The nation's largest residential solar installer is shutting down operations in South Carolina, roughly eight months after entering the state's burgeoning solar market.
Tesla subsidiary SolarCity launched a new residential service in the Palmetto State last October, due in part to the introduction of a new solar loan product earlier in the year. The company hoped to hire around 100 new employees and expand from Charleston to other parts of the state over time.
“Certainly the growth of the market [in Charleston region] makes it attractive,” Leon Keshishian, East Coast regional vice president at SolarCity, told the Post and Courier last year.
Policy changes also made South Carolina an appealing destination for solar companies. In 2014, the state legislature allowed for third-party ownership of solar installations. A year later, regulators approved a settlement agreement between utilities and solar stakeholders that allowed rooftop solar customers to receive net metering credits for the excess energy they export to the grid at the full retail rate, though 2020.
In 2016, South Carolina's residential solar market boomed — growing from under 1 megawatt of new installation capacity in the fourth quarter of 2015 to more than 9 megawatts in the third quarter of 2016, according to GTM Research. Most of that growth came from four national installation companies: Vivint Solar, Sunrun, Vision Solar and Suncrest Solar. These companies expanded rapidly in the state to take advantage of favorable solar rebates.
FIGURE: Residential Capacity Additions and Market Shares of the Top 4 Installers in South Carolina
SolarCity arrived on the scene a little later than its competitors, possibly because the company was in the midst of being acquired by Tesla. The recent decision to withdraw from South Carolina may also stem from the acquisition, which was approved last fall. According to a Tesla spokesperson, closure of SolarCity's Charleston office is a result of ending the company's door-to-door sales practice — a strategic move announced this spring.
“As a result of the elimination of our door-to-door sales channel, which we announced in April, we are closing our SolarCity office in Charleston, South Carolina,” a spokesperson said in an emailed statement. “Those employees have since been reassigned or provided an opportunity to interview for other positions that will help support our expanded retail efforts and the delivery of new solar products and Powerwalls across the country.”

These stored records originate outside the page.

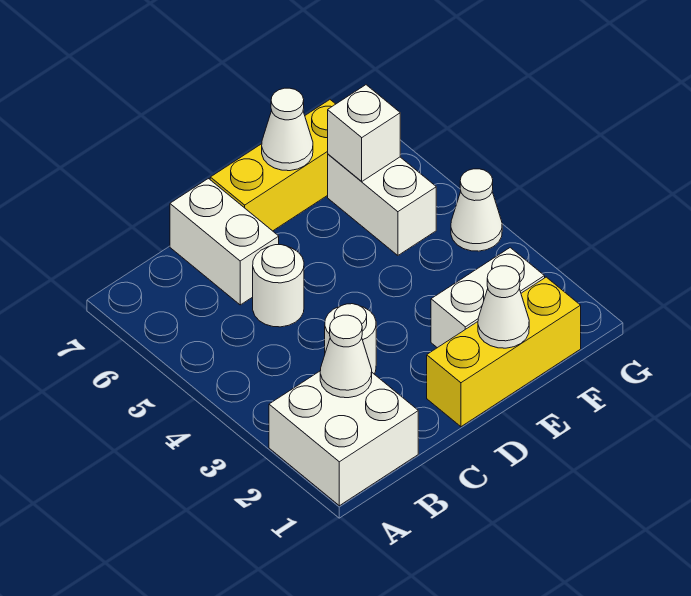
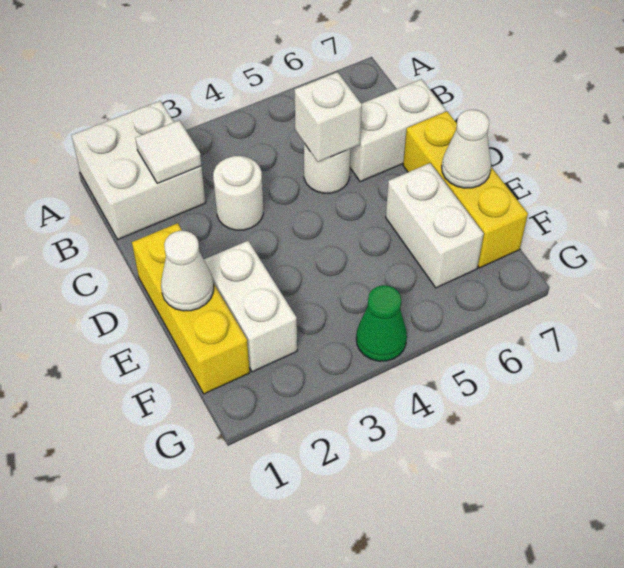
white cone B2 level 2 -> white tile B2 level 2
white brick F5:F6 level 1 -> white brick E6:F6 level 1
white brick F6 level 2 -> white brick C5 level 2
white cone G4 level 1 -> green cone G4 level 1

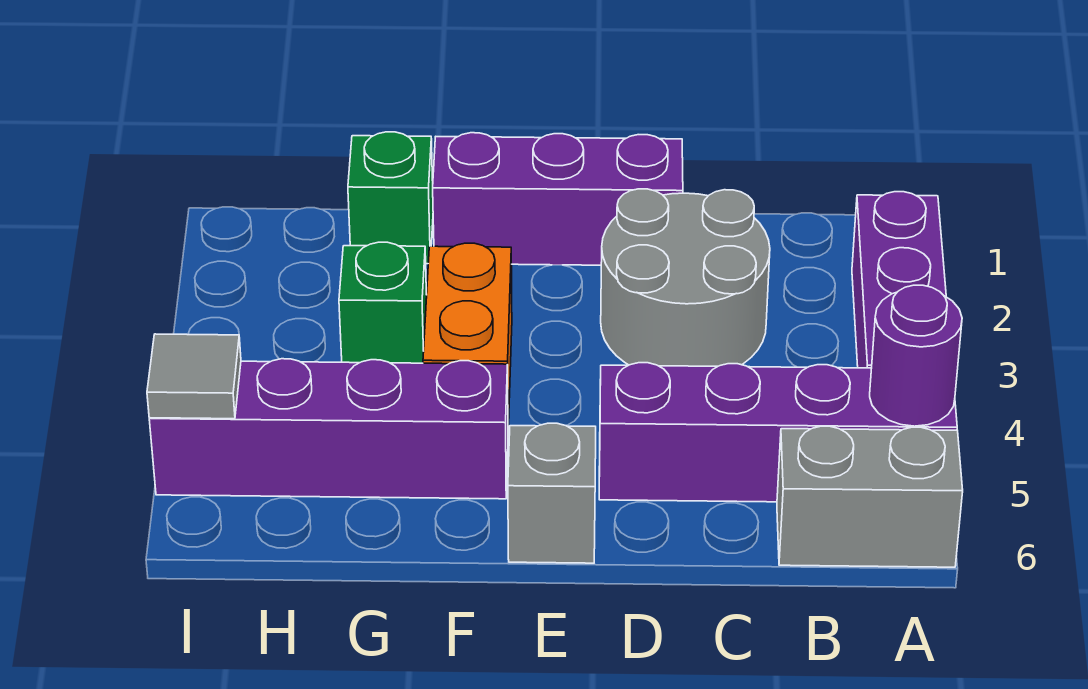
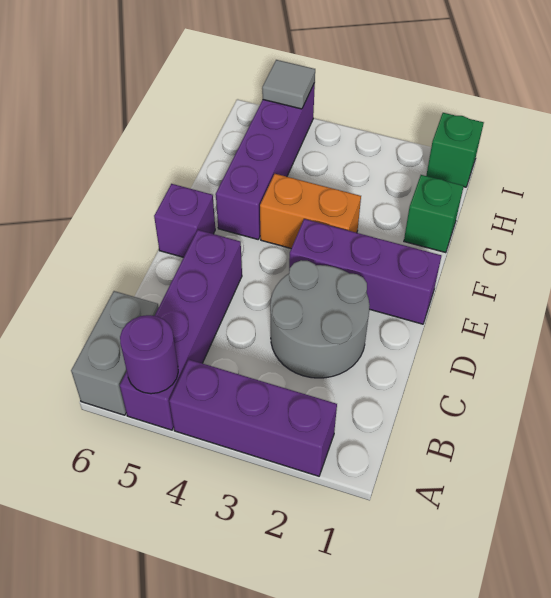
purple brick D1:F1 level 1 -> purple brick E1:E3 level 1
grey brick E6 level 1 -> purple brick E6 level 1
green brick G3 level 1 -> green brick I1 level 1

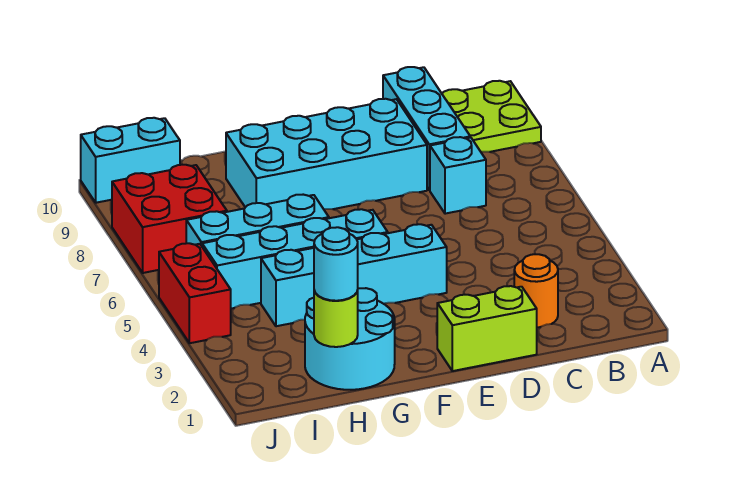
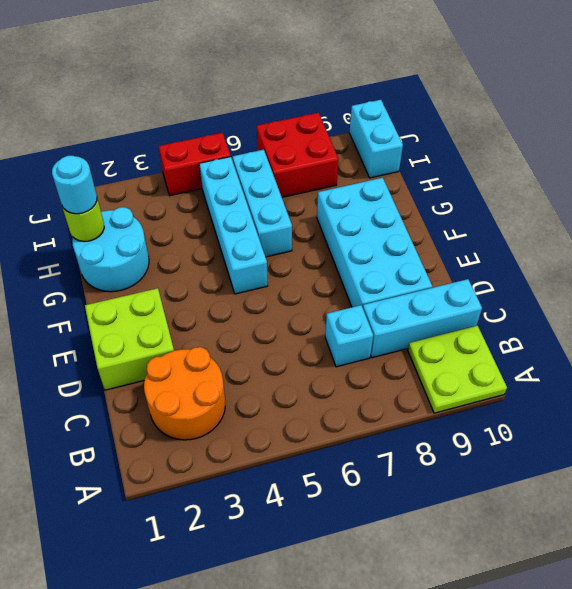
orange round brick C2 level 1 -> orange round brick B2:C3 level 1
lime brick D1:E1 level 1 -> lime brick D1:E2 level 1
cyan brick E4:H4 level 1 -> none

“We intend to complete installations [for] all contracted customers, and operations support will continue through other regional offices,” according to Tesla. “We look forward to resuming our physical presence in South Carolina in the future.”
Interestingly, SolarCity launched a pilot project available exclusively in South Carolina upon entering the market last year that allowed Charleston area customers to purchase their systems online at a discount. It's unclear how this pilot informed Tesla's sales strategy in the state.
Also, while South Carolina has seen rapid solar growth over the past year and a half, it's unclear how the state's rooftop market will evolve. The Solar Energy Industries Association projects that South Carolina will install 1,888 megawatts of solar across all market segments over next five years, and residential installations are expected to play a meaningful role in that. However, as solar rebates expire and utilities hit their net metering caps, national companies could pull back or even pull out of the market if the economics become less attractive. This could open up new opportunities for local solar installers, GTM Research analyst Allison Mond recently wrote.
In some ways, South Carolina is representative of where the U.S. residential solar sector is headed overall, as new markets emerge and established ones see growth slow.
“[If] South Carolina is any indication, there is still room for success for the large national installation companies,” Mond wrote. “If public companies are able to adapt to changing consumer trends, such as increased demand for loan products, then success in emerging state markets could counteract the deceleration of growth in mature markets like California, allowing these companies to maintain their hold on the national market.”